A team of teachers and administrators looks at schoolwide data to identify a focus group—say, sixth-graders with scores of two or less on last year’s state English Language Arts test, which is graded on a scale of one to four. The team then studies both the students’ work and the data, and reviews instructional approaches: “How are these students being taught?” they ask each other. “How are they being grouped?” After answering these questions, the team develops a theory about why the students are not succeeding and begins to implement changes.20 Periodic or interim assessments, such as those from Columbia University’s Teachers College Reading and Writing Project, which measure recognition of letters and their corresponding sounds, are meant to help teachers gauge progress along the way. (See Figure 1.)
ARIS provides these teams of educators with a common set of data, including state and interim assessment results, attendance records, and course grades. (See Figure 2.) The teams use this information to collaborate on instructional interventions, not just for single students but for whole groups of students.
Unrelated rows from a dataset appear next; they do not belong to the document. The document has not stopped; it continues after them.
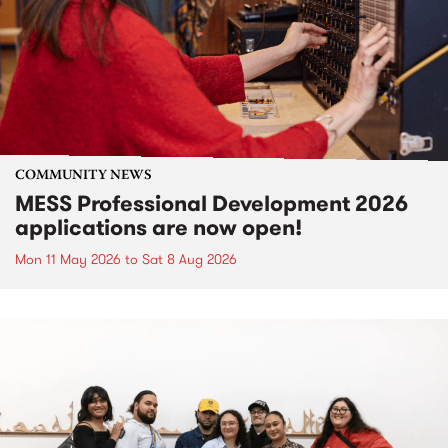
COMMUNITY NEWS
MESS Professional Development 2026
applications are now open!
Mon 11 May 2026
to
Sat 8 Aug 2026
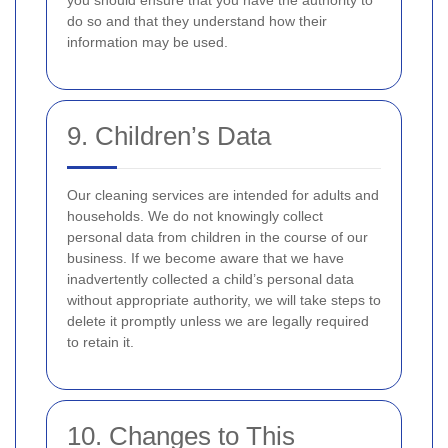
you should ensure that you have the authority to
do so and that they understand how their
information may be used.
9. Children’s Data
Our cleaning services are intended for adults and
households. We do not knowingly collect
personal data from children in the course of our
business. If we become aware that we have
inadvertently collected a child’s personal data
without appropriate authority, we will take steps to
delete it promptly unless we are legally required
to retain it.
10. Changes to This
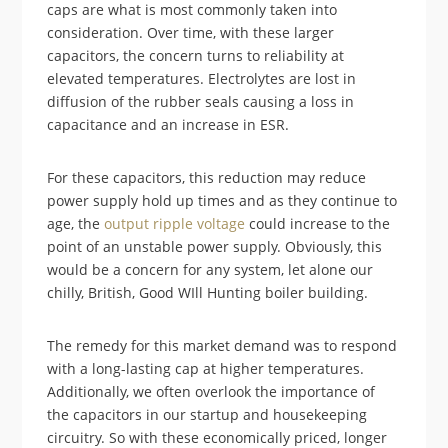
caps are what is most commonly taken into
consideration. Over time, with these larger
capacitors, the concern turns to reliability at
elevated temperatures. Electrolytes are lost in
diffusion of the rubber seals causing a loss in
capacitance and an increase in ESR.
For these capacitors, this reduction may reduce
power supply hold up times and as they continue to
age, the
output ripple voltage
could increase to the
point of an unstable power supply. Obviously, this
would be a concern for any system, let alone our
chilly, British, Good WIll Hunting boiler building.
The remedy for this market demand was to respond
with a long-lasting cap at higher temperatures.
Additionally, we often overlook the importance of
the capacitors in our startup and housekeeping
circuitry. So with these economically priced, longer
The data helps teachers identify students’ strengths and learning gaps and inform parents of their children’s progress.21 Teachers can also use the data to customize progress reports. Educators looking for patterns of performance are no longer limited to what they see in their own classrooms. They can easily group and track students receiving specific help or identify students with a particular learning challenge.

It looks like you can find the information here, but I have not seen it listed this morning. The report is called “Putting Data Into Practice.”
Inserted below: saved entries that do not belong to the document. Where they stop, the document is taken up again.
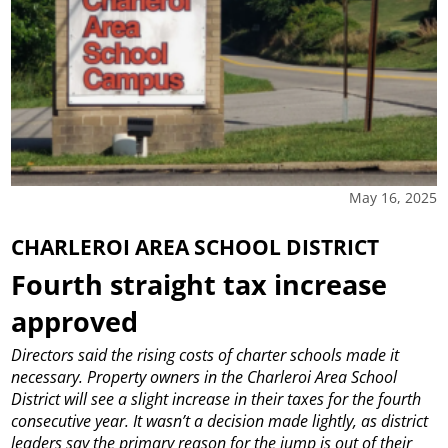
May 16, 2025
CHARLEROI AREA SCHOOL DISTRICT
Fourth straight tax increase
approved
Directors said the rising costs of charter schools made it
necessary.
Property owners in the Charleroi Area School
District will see a slight increase in their taxes for the fourth
consecutive year.
It wasn’t a decision made lightly, as district
leaders say the primary reason for the jump is out of their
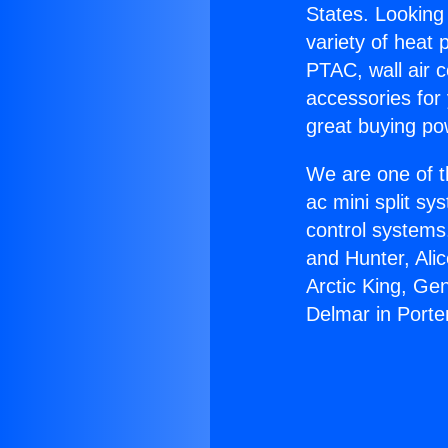
States. Looking 
variety of heat 
PTAC, wall air c
accessories for
great buying po
We are one of t
ac mini split sy
control systems
and Hunter, Ali
Arctic King, Ge
Delmar in Porte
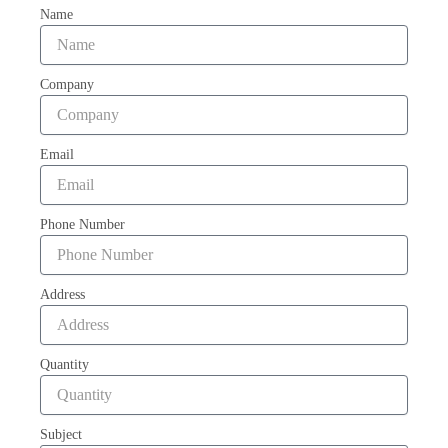
Name
Company
Email
Phone Number
Address
Quantity
Subject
I’ll leave you with a couple of the problems, as outlined in the ES report:

Each school has a different perspective on which data is important. And there is a torrent of potential information to be gathered and analyzed at the classroom level, from homework scores to behavioral incidents, which every school collects in its own way. As for ARIS data, teachers say that it can become quickly outdated, preventing them from acting in time to help students who are struggling. Teachers tell Anne LaTarte, director of instructional and data tools for the city’s Education Department, that although ARIS gives them good information, “it doesn’t move frequently enough.” Since much of the data in ARIS is generated at the end of the academic year, it becomes less relevant as the following year goes on. And even though ARIS contains data from periodic assessments, the information doesn’t flow instantaneously across databases. If a test is given in
January, it may not load onto ARIS until February. So teachers have to go into separate databases to get the latest scores.
Teachers also complain that ARIS is not as detailed as they would like it be. Properly designed assessments, for instance, can provide teachers with remarkably specific information about student performance; they can show how well a student seemed to grasp a math problem, for instance, or how fluently he was able to read certain letter pairings. Recently, the system was updated to allow educators to see not only overall student assessment scores, but also individual student performance on specific components of the state assessments.